Segment Start: SOURCE MATERIAL

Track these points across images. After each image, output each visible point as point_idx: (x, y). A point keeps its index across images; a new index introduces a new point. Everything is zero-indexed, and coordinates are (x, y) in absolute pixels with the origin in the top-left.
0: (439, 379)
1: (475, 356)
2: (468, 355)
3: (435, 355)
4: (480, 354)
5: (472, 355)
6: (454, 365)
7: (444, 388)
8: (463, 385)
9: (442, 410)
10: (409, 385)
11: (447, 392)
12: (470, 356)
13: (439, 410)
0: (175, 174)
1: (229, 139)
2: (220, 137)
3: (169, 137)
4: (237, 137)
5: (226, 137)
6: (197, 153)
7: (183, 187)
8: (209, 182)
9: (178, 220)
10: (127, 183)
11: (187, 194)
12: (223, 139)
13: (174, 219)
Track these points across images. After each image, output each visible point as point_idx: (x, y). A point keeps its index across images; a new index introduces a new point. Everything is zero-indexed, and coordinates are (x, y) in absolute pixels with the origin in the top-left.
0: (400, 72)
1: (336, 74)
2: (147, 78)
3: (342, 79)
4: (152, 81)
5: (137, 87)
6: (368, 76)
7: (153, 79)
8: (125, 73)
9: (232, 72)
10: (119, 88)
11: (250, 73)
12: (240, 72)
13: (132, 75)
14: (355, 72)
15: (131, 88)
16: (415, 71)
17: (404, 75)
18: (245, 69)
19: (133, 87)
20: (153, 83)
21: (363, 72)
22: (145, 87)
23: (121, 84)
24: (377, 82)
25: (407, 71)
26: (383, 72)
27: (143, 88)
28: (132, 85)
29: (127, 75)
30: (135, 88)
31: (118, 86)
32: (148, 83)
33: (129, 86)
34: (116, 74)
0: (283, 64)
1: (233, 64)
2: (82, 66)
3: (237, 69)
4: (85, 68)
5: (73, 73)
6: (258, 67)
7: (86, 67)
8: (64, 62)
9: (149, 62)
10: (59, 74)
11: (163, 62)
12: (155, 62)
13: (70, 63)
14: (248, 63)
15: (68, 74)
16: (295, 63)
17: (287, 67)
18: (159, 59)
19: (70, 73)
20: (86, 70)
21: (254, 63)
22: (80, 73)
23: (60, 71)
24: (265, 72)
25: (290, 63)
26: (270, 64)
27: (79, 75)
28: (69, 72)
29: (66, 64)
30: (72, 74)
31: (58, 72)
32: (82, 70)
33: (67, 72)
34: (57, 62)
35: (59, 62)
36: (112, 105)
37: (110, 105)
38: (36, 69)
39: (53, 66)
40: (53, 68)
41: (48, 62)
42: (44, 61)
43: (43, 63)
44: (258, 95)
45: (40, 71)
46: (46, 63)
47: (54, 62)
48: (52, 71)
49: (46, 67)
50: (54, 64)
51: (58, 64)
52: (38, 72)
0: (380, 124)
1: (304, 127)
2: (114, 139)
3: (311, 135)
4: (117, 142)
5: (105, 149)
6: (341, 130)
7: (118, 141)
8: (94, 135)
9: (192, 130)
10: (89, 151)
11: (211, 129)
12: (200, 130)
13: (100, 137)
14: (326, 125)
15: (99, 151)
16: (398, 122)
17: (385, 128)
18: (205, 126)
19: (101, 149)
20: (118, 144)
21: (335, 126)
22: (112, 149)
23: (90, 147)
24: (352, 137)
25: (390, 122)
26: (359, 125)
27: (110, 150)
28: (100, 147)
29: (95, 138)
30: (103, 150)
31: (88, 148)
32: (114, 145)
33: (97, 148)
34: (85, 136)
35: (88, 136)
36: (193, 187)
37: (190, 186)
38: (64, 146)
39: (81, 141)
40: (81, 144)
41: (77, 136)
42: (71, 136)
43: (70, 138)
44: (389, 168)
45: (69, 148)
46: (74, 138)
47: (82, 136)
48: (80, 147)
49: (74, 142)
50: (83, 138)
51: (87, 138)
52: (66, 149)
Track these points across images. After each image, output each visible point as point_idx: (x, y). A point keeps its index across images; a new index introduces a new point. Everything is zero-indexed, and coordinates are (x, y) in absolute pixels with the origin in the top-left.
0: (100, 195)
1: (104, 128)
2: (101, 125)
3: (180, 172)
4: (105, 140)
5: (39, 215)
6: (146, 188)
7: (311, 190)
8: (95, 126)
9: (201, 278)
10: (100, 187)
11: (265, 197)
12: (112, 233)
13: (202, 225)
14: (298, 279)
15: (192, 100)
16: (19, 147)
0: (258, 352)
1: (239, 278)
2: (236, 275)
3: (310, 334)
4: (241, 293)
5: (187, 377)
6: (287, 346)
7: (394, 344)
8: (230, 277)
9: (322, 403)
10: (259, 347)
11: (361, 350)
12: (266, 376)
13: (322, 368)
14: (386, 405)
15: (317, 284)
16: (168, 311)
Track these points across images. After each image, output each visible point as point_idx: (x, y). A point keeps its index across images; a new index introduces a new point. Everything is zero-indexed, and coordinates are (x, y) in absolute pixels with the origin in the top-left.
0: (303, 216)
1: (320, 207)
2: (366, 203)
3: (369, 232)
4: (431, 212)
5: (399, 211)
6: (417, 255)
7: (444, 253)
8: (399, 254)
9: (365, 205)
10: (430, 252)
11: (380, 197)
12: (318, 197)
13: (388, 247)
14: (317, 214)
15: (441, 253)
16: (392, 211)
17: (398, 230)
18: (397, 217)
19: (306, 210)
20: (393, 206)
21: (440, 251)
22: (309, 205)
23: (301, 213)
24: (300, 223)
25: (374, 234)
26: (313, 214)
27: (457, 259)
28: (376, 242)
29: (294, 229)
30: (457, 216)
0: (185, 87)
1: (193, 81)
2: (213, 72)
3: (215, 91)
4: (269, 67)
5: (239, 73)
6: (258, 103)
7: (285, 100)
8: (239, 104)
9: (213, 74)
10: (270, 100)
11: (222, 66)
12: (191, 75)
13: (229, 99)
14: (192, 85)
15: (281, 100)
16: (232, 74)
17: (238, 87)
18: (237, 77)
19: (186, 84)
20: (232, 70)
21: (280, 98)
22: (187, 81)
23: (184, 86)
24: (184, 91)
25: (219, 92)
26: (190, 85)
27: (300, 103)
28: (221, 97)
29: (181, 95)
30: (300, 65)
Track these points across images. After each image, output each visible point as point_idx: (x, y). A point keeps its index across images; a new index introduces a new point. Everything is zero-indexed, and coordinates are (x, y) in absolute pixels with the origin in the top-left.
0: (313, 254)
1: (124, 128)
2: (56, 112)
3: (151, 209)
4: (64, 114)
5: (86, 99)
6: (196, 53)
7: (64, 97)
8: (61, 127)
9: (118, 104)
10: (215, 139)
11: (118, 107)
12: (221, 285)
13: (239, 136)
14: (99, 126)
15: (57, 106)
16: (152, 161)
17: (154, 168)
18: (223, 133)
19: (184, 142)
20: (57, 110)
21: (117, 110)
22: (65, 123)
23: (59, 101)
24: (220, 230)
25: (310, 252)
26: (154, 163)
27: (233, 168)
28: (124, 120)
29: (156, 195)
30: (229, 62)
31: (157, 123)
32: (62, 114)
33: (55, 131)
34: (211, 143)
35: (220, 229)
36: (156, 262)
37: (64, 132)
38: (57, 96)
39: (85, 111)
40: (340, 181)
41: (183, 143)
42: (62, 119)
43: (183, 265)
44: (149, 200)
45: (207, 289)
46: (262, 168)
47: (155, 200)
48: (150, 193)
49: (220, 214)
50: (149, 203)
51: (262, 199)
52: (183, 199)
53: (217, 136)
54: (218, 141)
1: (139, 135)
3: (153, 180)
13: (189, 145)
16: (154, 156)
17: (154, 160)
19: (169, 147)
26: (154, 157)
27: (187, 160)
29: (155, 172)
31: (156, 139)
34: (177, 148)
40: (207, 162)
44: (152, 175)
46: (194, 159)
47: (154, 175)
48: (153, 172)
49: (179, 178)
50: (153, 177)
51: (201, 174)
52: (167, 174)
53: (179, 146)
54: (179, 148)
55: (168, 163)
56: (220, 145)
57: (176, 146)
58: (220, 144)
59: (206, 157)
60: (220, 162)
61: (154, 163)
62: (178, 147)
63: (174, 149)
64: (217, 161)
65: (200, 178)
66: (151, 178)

Segment End: SOURCE MATERIAL

**ACTIVITY**
Lines to set down from above: the line with "30: (457, 216)", the line with "43: (183, 265)", and every line between, each exactly as written.

**TASK ANSWER**
30: (457, 216)
0: (185, 87)
1: (193, 81)
2: (213, 72)
3: (215, 91)
4: (269, 67)
5: (239, 73)
6: (258, 103)
7: (285, 100)
8: (239, 104)
9: (213, 74)
10: (270, 100)
11: (222, 66)
12: (191, 75)
13: (229, 99)
14: (192, 85)
15: (281, 100)
16: (232, 74)
17: (238, 87)
18: (237, 77)
19: (186, 84)
20: (232, 70)
21: (280, 98)
22: (187, 81)
23: (184, 86)
24: (184, 91)
25: (219, 92)
26: (190, 85)
27: (300, 103)
28: (221, 97)
29: (181, 95)
30: (300, 65)
Track these points across images. After each image, output each visible point as point_idx: (x, y). A point keeps its index across images; a new index introduces a new point. Everything is zero-indexed, and coordinates are (x, y) in absolute pixels with the origin in the top-left.
0: (313, 254)
1: (124, 128)
2: (56, 112)
3: (151, 209)
4: (64, 114)
5: (86, 99)
6: (196, 53)
7: (64, 97)
8: (61, 127)
9: (118, 104)
10: (215, 139)
11: (118, 107)
12: (221, 285)
13: (239, 136)
14: (99, 126)
15: (57, 106)
16: (152, 161)
17: (154, 168)
18: (223, 133)
19: (184, 142)
20: (57, 110)
21: (117, 110)
22: (65, 123)
23: (59, 101)
24: (220, 230)
25: (310, 252)
26: (154, 163)
27: (233, 168)
28: (124, 120)
29: (156, 195)
30: (229, 62)
31: (157, 123)
32: (62, 114)
33: (55, 131)
34: (211, 143)
35: (220, 229)
36: (156, 262)
37: (64, 132)
38: (57, 96)
39: (85, 111)
40: (340, 181)
41: (183, 143)
42: (62, 119)
43: (183, 265)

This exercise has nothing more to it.